8.000 patients par cabinet
Avec ses cinq associés, Hussain Ghandi est chargé de la santé de 10.000 patients d'un quartier très défavorisé de Nottingham, dans le centre de l'Angleterre. "Comme les gens vivent de plus en plus longtemps, nous voyons de nombreux cas complexes, explique le médecin. A cause des coupes budgétaires, nous devons aussi traiter beaucoup de personnes qui souffrent de troubles mentaux."
Entre 2010 et 2015, le budget alloué à la santé mentale a baissé de plus de 8% outre-Manche. Et la réforme des allocations sociales a conduit nombre de bénéficiaires au bord du gouffre. "Les gens n'arrivent pas à s'en sortir financièrement. Ils se scarifient et font des tentatives de suicide", déplore le docteur. Lui-même sait qu'il doit être très attentif au risque de burn-out. Dans la profession, le stress a atteint un tel niveau que les généralistes prennent leur retraite à 58 ans en moyenne.
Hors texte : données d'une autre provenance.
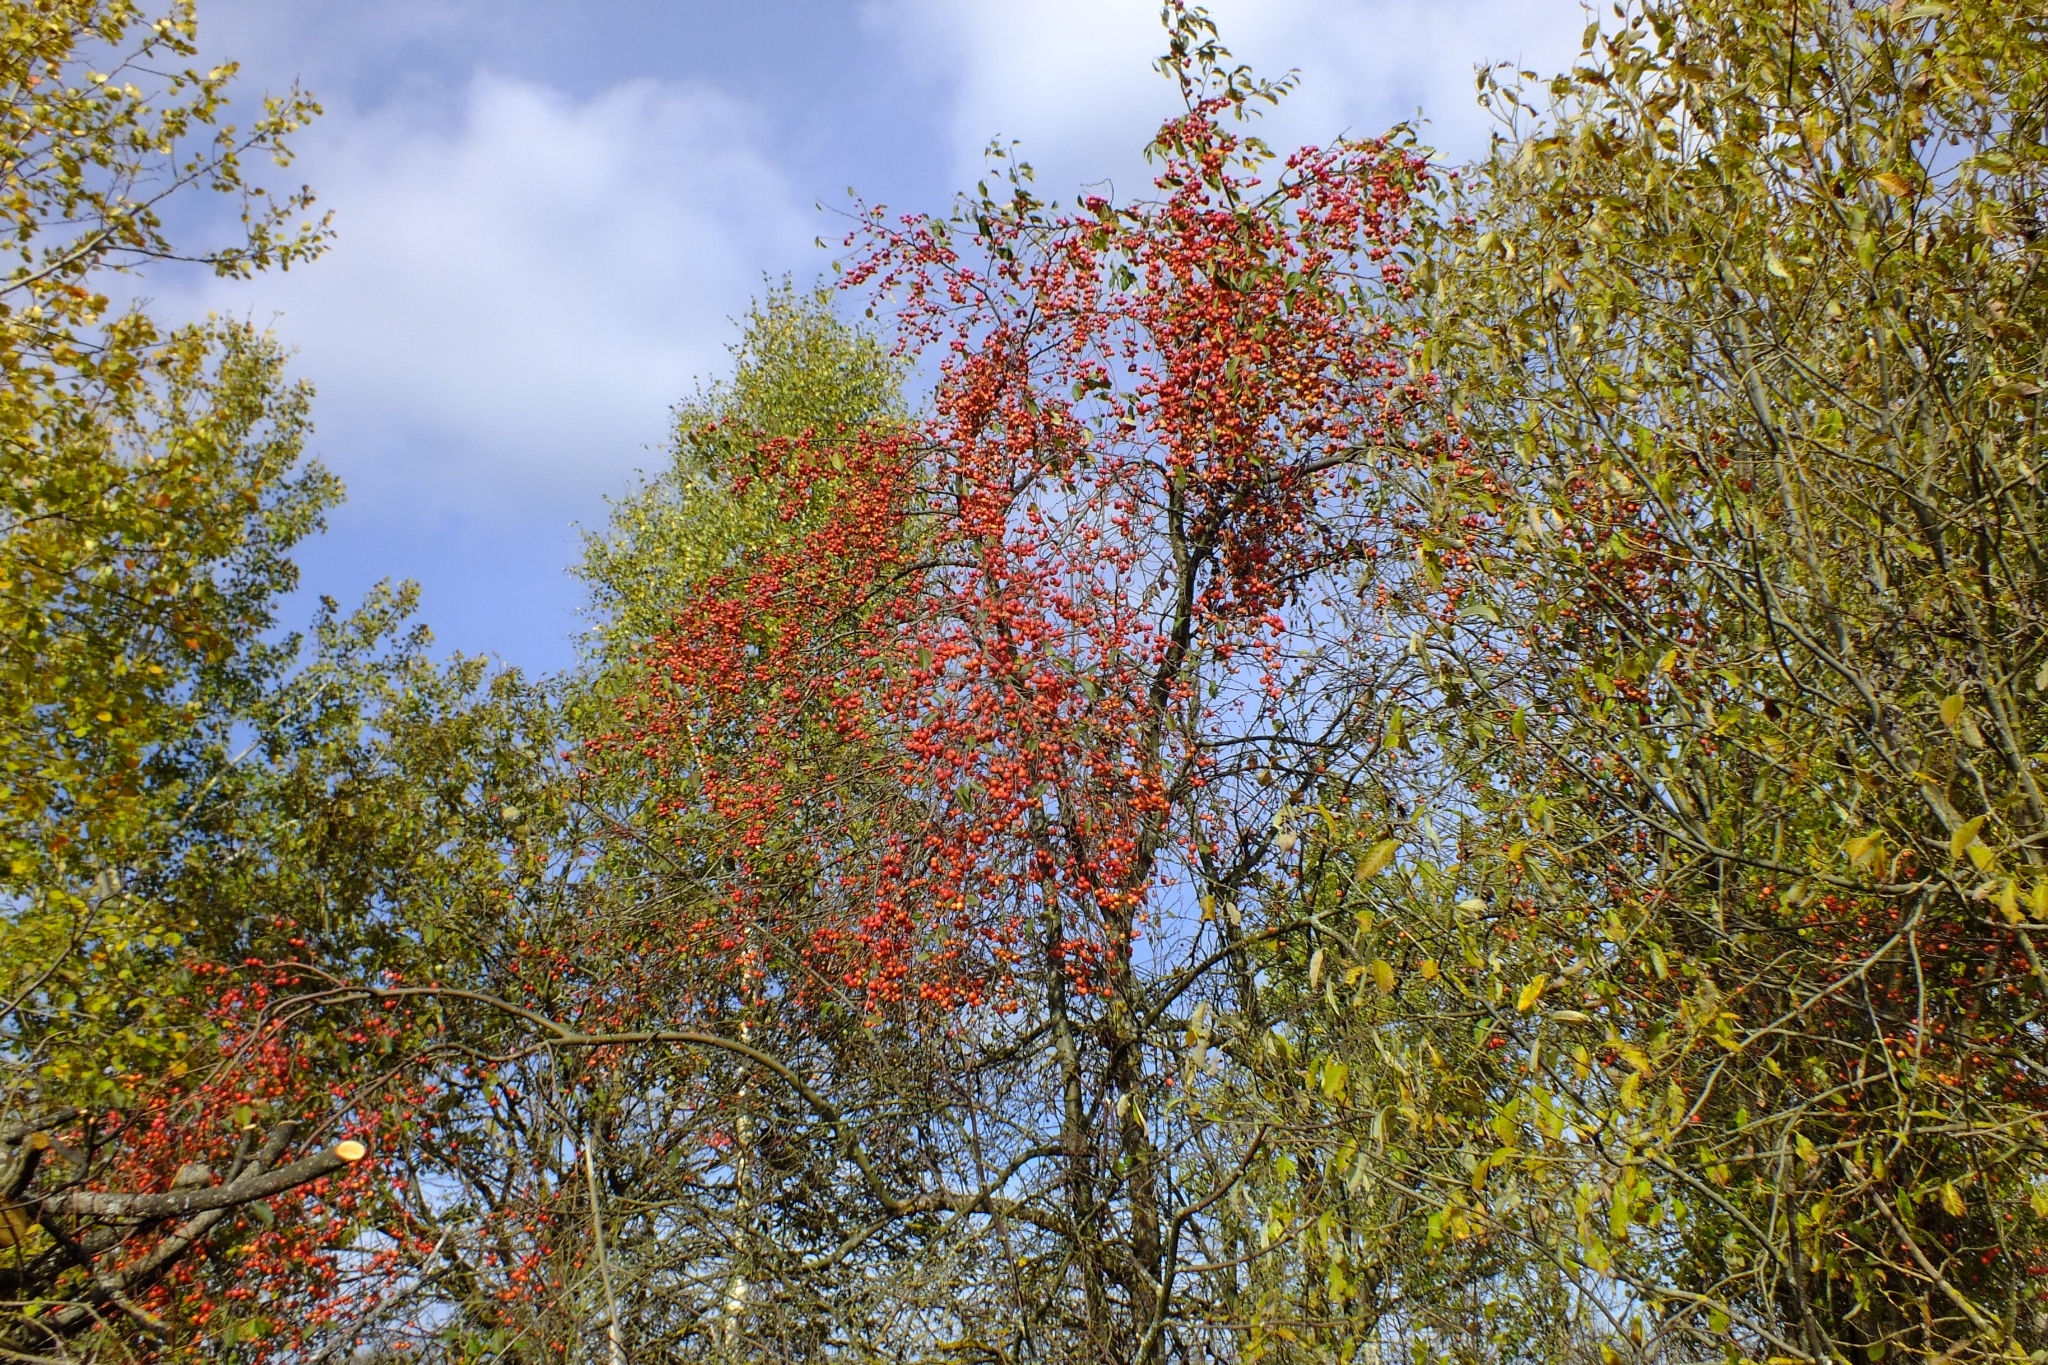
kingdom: Plantae
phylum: Tracheophyta
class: Magnoliopsida
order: Rosales
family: Rosaceae
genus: Malus
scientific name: Malus baccata
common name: Siberian crab
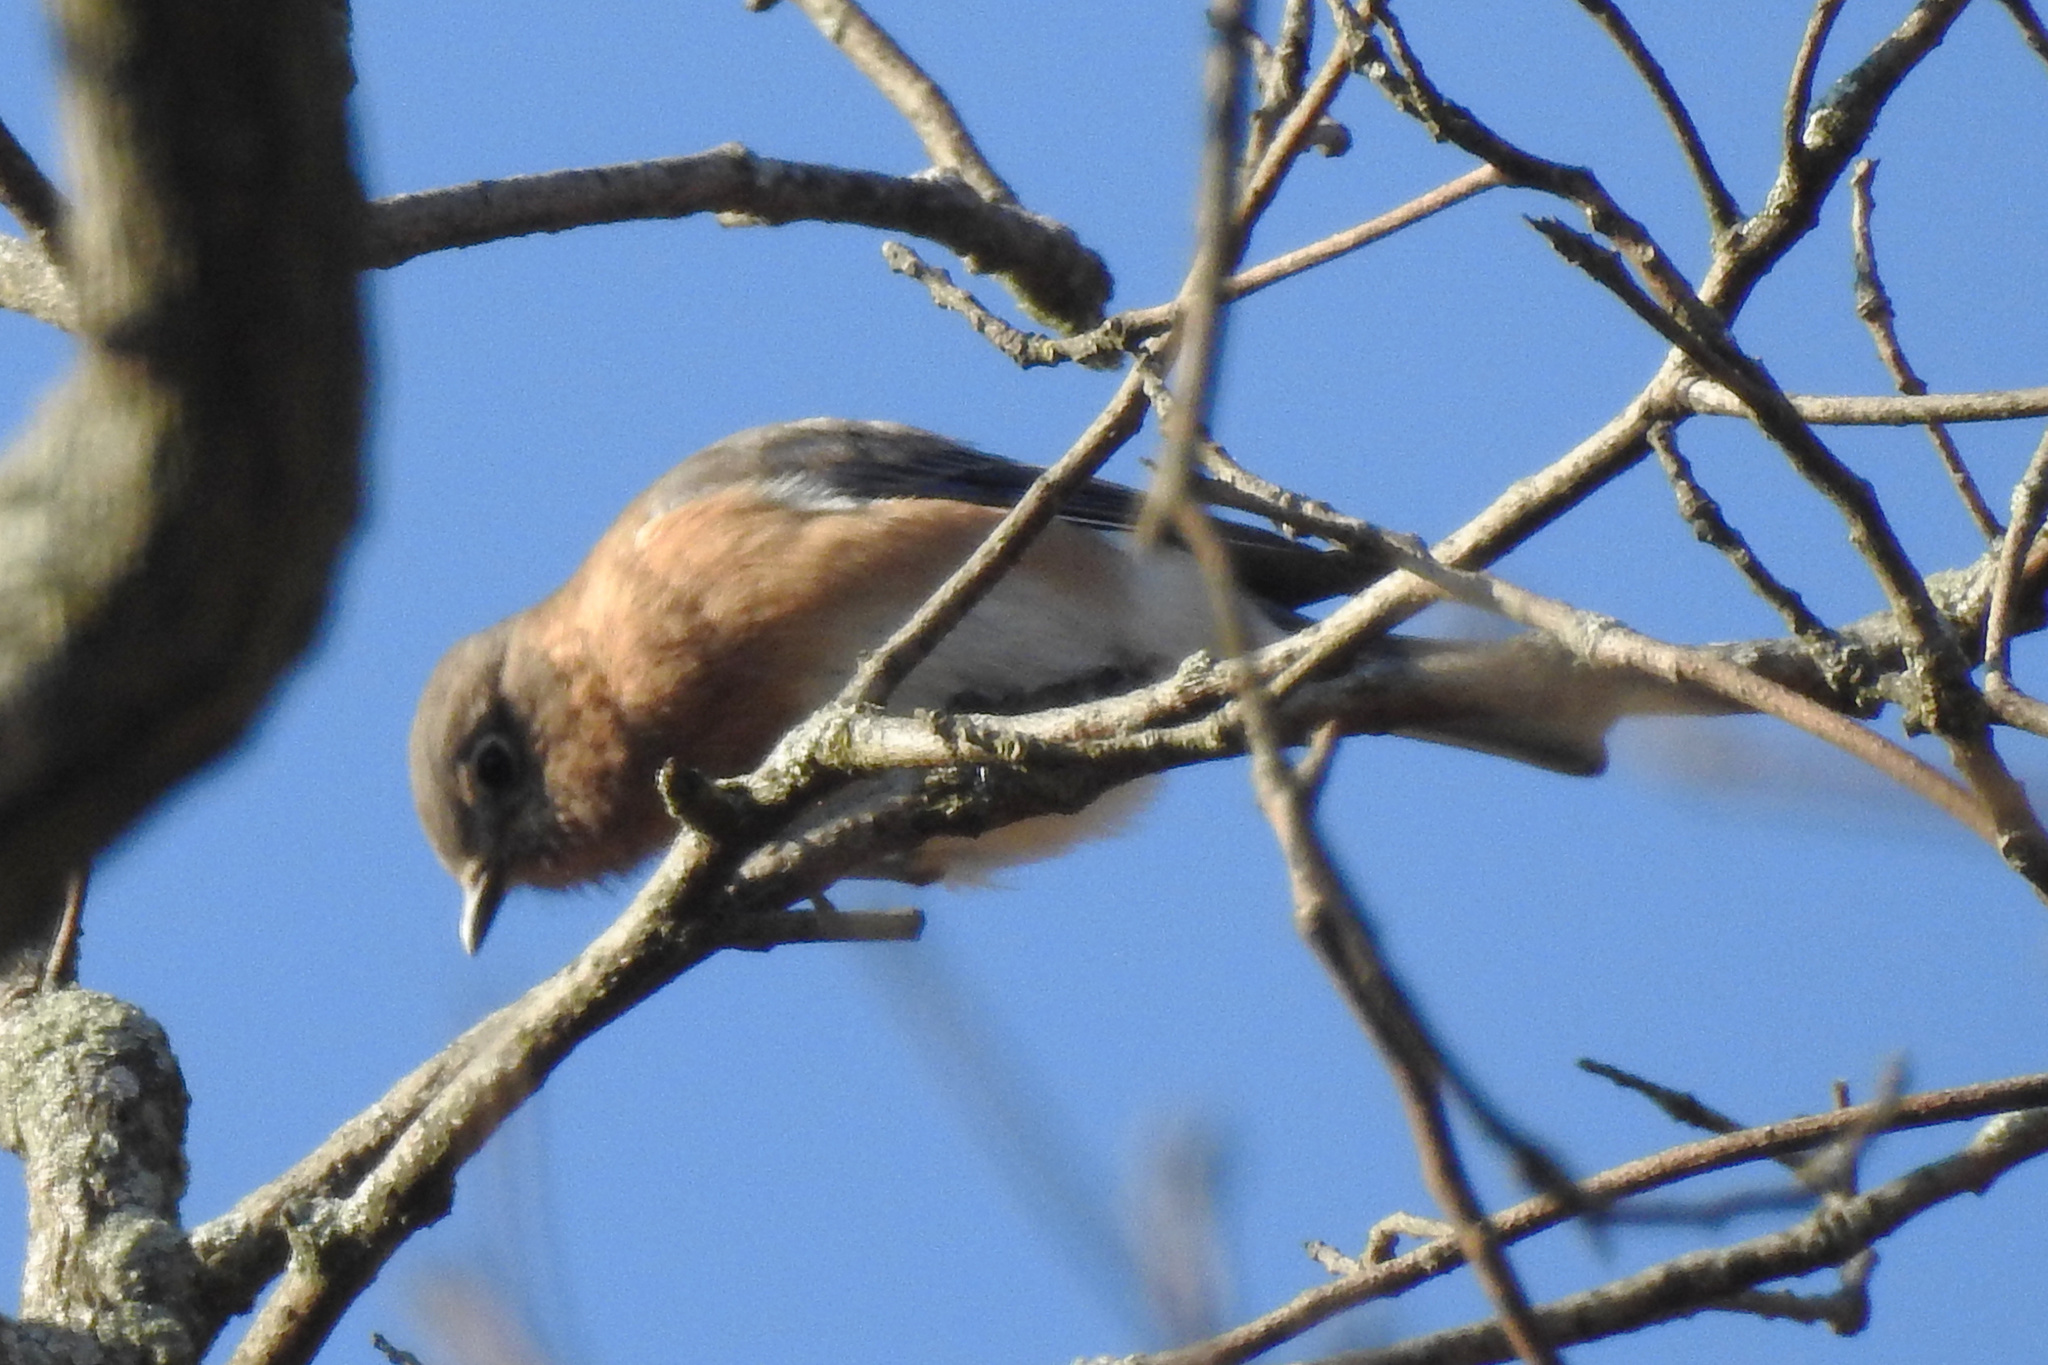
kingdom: Animalia
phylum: Chordata
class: Aves
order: Passeriformes
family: Turdidae
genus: Sialia
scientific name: Sialia sialis
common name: Eastern bluebird
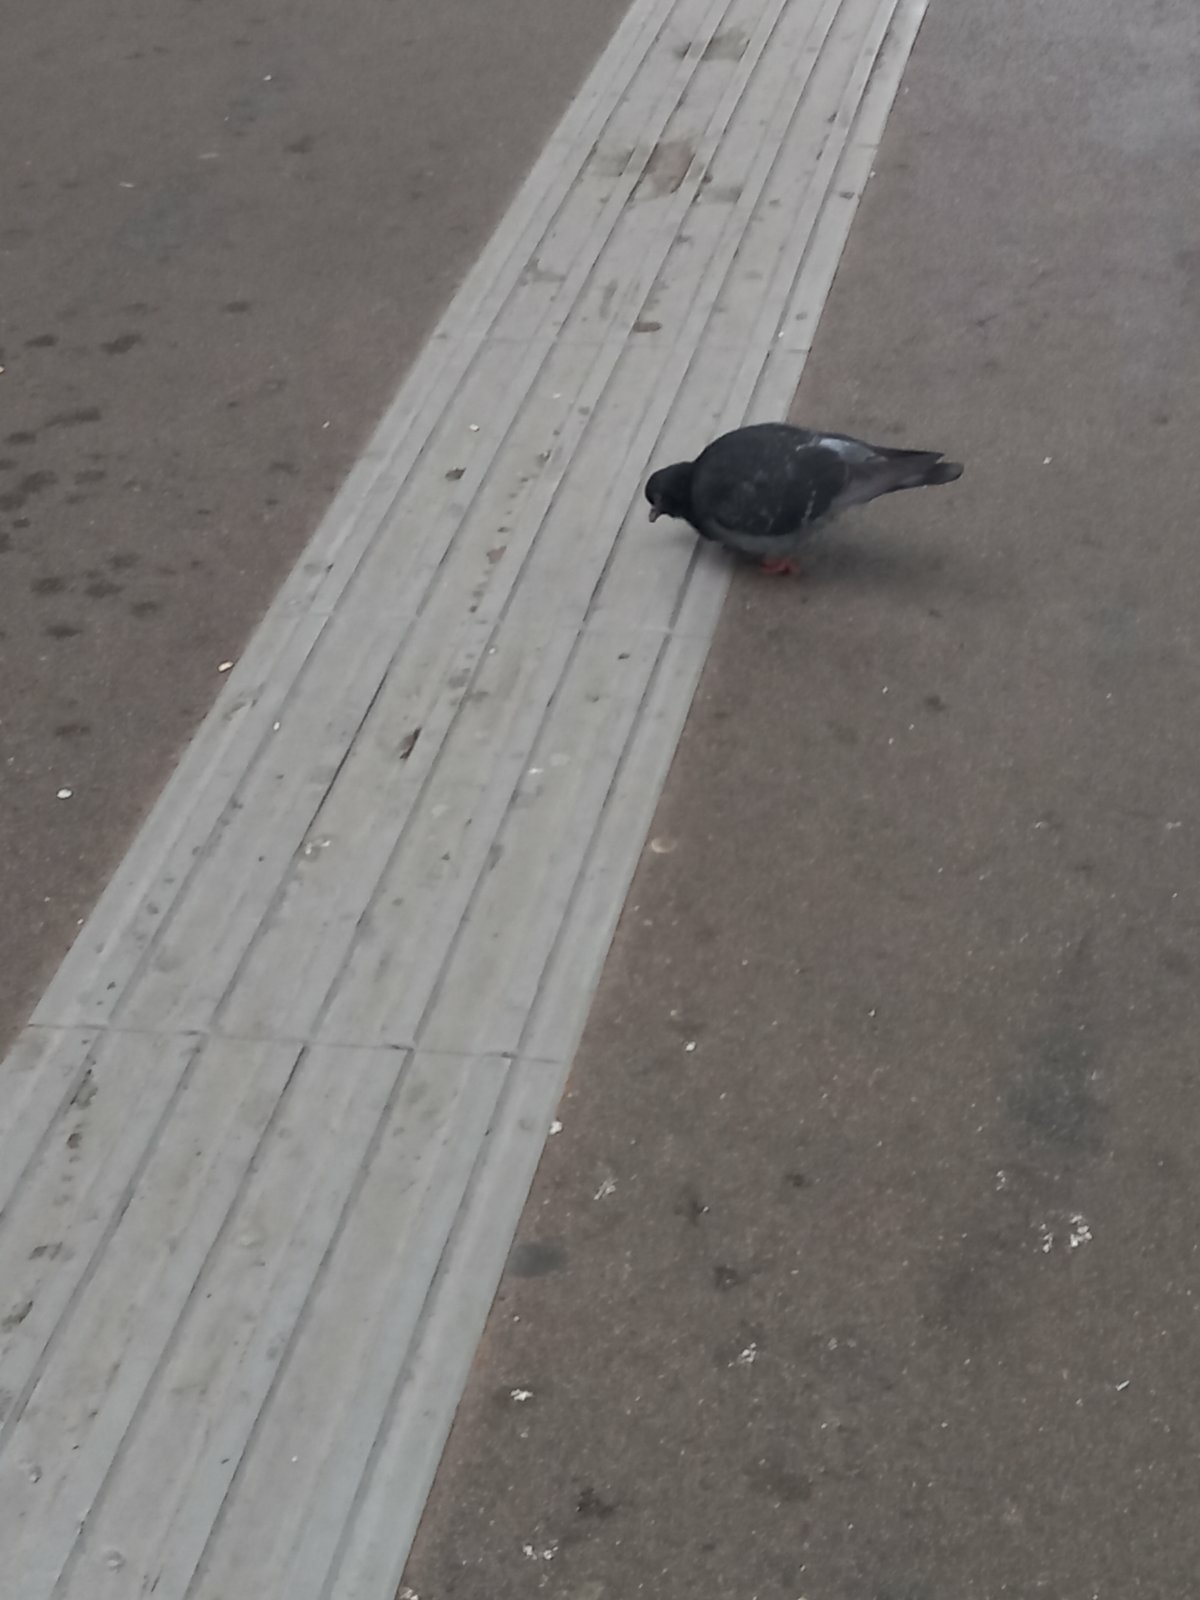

Certains renoncent même à exercer en cabinet. Voire à exercer tout court.
Taux critique d'occupation des hôpitaux
Obligée de traiter 50 patients par jour, Stephanie De Giorgio a fini par avoir "trop peur de commettre une erreur". Depuis l'automne dernier, cette ex-généraliste travaille au service des urgences du Queen Elizabeth The Queen Mother Hospital, à Margate, dans le Kent. Là, elle est chargée d'effectuer un premier tri des patients.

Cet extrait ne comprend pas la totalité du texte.